Lastly, the Singapore story continues. At home, management plans to continue expanding its Singapore dental network despite being very close to its target of operating 60 dental outlets by 2015, thus underlining our belief that, despite being a developed market, the Singapore dental scene is still under-penetrated. Market saturation is not a major concern as there is strong support from the government’s Community Healthcare Assist Scheme (CHAS) which seek to channel patients away from overcrowded polyclinics. Currently, only 200,000 out of 700,000 eligible patients have signed up for this scheme, but we expect more to utilise this scheme as awareness grows.

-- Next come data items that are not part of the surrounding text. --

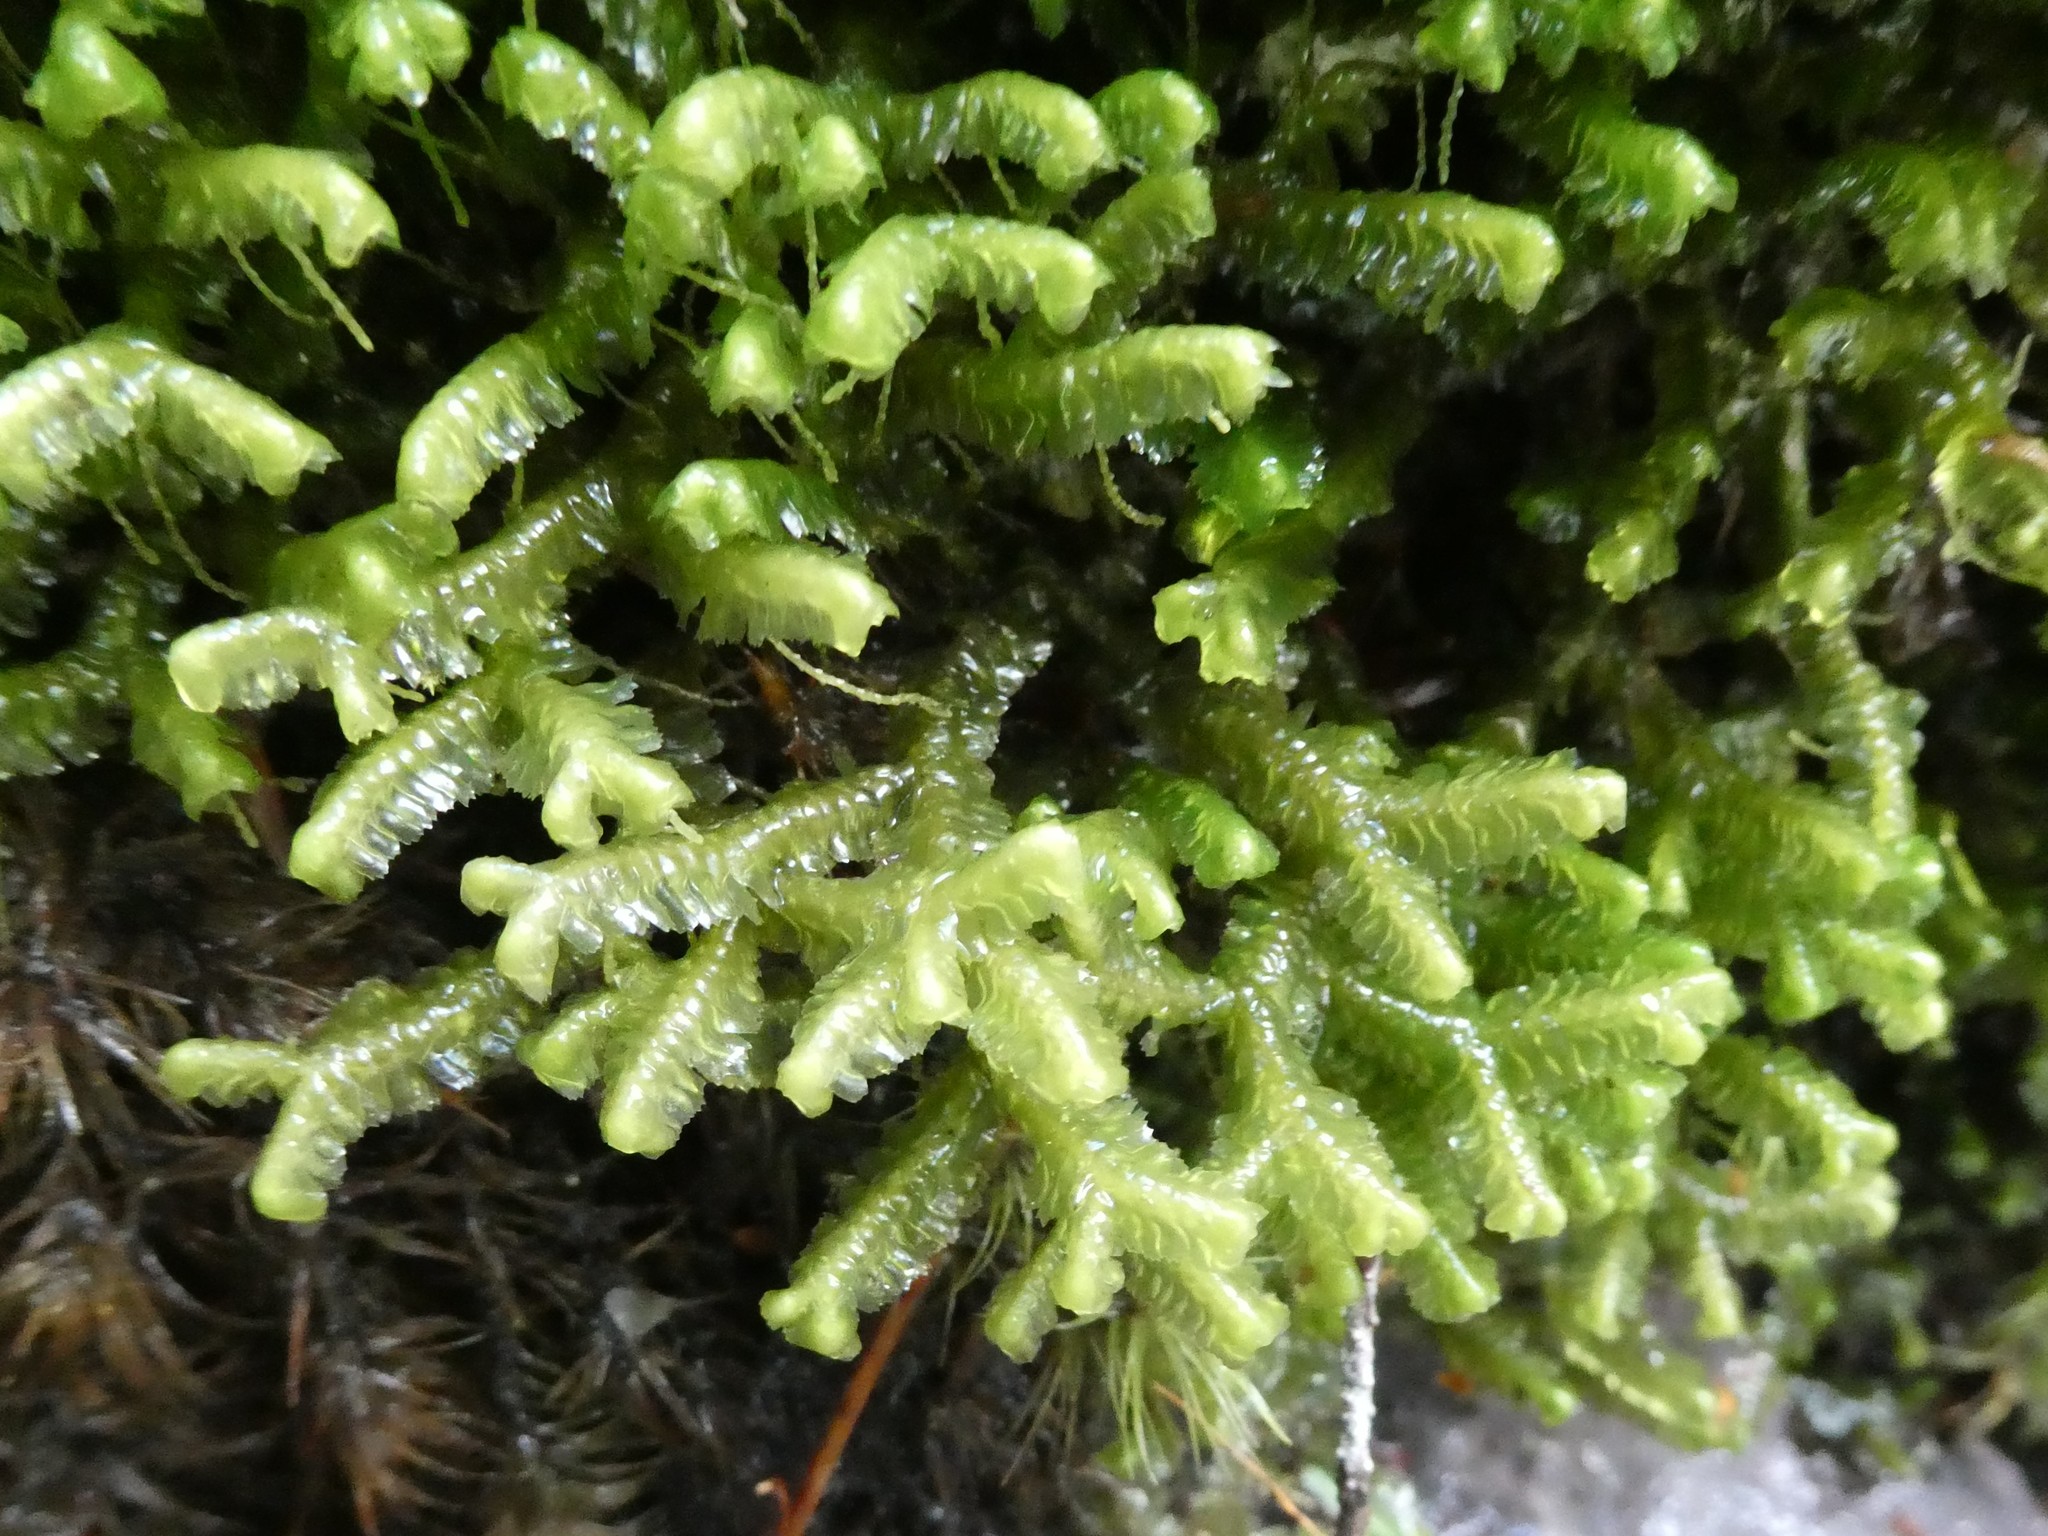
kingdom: Plantae
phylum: Marchantiophyta
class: Jungermanniopsida
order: Jungermanniales
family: Lepidoziaceae
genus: Bazzania
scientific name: Bazzania trilobata
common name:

From Jan 2014, the current age floor of 40 will be removed and eligible patients are expected to increase from 700,000 to more than 1.5m. Q&M is well-placed to benefit as 52 of its dental clinics have already signed up as a provider of CHAS services, out of the total of more than 200 dental clinics that have signed up so far. The fact that most of its clinics are in the suburbs where most of the eligible patients are is another reason to be optimistic.
For non-dental services such as GP and facial aesthetics, Q&M will continue to approach with caution. We see value on this front in terms of cross-sharing of patients and how Q&M ties together the revenue opportunity with a cost-conscious approach (all its GP clinics share a common premise with its dental clinics).